- ABOUT THIS TASK -
All lines in the data below carrying the string "axis" are to be located and copied.

- DATASET EXCERPTS -
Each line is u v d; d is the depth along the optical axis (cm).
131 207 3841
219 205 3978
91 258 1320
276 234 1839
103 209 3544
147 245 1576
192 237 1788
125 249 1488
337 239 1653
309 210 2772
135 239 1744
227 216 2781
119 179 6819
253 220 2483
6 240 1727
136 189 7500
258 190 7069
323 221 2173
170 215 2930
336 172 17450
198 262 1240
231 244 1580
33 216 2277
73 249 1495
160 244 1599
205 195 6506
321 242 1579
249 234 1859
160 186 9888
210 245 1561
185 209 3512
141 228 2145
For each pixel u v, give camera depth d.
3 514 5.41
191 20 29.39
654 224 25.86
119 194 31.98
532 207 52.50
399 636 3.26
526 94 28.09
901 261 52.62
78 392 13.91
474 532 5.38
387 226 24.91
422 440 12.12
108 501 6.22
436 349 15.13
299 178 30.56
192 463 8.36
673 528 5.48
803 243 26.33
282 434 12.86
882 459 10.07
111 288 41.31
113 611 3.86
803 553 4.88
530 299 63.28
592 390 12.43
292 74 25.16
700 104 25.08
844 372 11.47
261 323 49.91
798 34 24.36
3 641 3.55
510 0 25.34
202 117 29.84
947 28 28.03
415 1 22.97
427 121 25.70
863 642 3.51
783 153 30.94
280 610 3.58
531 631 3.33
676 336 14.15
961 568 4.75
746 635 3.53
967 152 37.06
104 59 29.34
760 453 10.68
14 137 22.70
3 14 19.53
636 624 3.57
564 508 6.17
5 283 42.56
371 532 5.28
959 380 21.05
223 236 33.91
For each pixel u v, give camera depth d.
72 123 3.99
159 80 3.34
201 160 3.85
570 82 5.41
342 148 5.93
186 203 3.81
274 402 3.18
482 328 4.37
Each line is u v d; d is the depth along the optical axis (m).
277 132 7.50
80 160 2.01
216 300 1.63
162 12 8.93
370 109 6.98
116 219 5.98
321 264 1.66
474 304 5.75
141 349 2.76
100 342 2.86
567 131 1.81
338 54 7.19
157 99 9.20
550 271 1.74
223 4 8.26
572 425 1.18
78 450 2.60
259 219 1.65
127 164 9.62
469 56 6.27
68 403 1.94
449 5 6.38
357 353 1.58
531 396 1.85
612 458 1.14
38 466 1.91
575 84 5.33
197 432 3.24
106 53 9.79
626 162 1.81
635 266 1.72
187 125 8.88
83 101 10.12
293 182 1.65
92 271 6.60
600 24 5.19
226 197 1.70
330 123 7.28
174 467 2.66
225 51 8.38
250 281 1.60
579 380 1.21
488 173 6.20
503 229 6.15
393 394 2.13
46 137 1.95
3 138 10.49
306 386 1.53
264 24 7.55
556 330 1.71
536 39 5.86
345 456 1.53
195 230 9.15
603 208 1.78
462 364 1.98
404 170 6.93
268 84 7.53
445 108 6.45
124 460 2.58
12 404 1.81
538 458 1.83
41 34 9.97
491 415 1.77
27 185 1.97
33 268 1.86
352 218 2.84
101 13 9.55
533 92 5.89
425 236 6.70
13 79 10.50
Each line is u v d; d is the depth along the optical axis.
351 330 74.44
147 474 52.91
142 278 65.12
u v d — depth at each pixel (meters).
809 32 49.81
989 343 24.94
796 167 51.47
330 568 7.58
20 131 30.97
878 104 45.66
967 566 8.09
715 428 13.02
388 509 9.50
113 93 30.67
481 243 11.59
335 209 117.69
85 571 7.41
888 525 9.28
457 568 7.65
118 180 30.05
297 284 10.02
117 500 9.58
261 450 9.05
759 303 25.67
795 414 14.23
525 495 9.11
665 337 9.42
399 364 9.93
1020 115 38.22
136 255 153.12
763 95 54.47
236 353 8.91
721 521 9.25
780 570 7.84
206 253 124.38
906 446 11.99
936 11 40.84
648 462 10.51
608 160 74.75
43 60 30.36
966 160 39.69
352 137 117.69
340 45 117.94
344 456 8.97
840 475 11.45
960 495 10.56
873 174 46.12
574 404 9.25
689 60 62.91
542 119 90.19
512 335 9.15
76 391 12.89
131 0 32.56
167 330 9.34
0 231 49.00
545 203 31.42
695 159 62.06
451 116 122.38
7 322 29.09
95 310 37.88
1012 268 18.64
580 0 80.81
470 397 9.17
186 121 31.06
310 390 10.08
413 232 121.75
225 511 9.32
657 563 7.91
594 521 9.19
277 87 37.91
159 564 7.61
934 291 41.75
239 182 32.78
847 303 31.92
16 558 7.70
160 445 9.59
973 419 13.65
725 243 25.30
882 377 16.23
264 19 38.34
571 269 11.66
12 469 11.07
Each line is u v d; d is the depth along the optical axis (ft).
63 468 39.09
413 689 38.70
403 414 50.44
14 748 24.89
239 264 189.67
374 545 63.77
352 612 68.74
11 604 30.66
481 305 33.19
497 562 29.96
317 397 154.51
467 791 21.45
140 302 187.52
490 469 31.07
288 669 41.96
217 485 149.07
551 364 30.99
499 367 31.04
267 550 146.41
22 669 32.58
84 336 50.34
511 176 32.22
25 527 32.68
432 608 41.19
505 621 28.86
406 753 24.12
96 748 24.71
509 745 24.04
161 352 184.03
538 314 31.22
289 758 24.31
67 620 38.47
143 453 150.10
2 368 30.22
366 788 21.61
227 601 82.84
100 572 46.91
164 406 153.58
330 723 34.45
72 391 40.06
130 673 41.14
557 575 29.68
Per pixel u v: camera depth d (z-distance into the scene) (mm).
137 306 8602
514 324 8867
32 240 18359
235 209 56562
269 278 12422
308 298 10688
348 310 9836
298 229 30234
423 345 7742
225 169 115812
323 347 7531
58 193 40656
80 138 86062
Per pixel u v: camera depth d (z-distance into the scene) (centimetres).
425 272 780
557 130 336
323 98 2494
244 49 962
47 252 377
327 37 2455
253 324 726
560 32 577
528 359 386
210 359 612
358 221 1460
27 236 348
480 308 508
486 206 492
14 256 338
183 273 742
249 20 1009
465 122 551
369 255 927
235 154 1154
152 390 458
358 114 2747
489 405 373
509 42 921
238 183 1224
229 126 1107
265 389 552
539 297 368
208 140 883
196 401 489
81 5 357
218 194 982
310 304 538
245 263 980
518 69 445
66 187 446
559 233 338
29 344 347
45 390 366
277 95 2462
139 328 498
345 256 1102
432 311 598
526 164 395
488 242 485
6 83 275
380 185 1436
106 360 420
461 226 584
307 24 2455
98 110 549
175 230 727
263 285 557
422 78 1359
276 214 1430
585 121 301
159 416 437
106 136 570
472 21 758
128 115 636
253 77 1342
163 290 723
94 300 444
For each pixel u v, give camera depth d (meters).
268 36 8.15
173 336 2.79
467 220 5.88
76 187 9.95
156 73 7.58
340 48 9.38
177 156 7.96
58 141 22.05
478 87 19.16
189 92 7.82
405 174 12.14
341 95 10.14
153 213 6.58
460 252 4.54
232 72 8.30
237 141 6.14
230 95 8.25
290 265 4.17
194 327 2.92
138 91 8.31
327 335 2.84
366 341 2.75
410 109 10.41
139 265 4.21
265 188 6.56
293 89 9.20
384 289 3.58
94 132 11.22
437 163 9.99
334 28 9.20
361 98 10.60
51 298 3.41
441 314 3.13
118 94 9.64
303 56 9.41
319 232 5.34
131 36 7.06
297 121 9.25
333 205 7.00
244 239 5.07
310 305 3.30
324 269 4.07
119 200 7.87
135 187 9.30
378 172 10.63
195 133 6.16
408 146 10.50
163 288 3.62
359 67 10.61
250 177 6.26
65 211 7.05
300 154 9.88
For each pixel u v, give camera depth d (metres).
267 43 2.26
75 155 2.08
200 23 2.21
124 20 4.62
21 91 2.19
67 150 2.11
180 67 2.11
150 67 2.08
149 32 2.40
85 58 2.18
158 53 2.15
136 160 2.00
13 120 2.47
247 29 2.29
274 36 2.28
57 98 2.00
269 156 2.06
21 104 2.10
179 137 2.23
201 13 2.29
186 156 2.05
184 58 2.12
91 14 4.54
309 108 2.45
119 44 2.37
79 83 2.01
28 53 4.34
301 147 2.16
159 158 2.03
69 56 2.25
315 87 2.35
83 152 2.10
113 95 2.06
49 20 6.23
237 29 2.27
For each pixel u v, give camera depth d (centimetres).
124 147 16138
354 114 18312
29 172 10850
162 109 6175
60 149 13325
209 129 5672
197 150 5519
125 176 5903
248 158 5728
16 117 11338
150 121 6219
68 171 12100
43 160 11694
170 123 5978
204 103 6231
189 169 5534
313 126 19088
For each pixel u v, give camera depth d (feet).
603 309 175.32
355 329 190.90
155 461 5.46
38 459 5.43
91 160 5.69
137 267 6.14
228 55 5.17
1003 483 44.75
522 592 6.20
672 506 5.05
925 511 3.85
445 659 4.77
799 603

- EXERCISE OUTPUT -
Each line is u v d; d is the depth along the optical axis (cm).
Each line is u v d; d is the depth along the optical axis (m).
Each line is u v d; d is the depth along the optical axis.
Each line is u v d; d is the depth along the optical axis (ft).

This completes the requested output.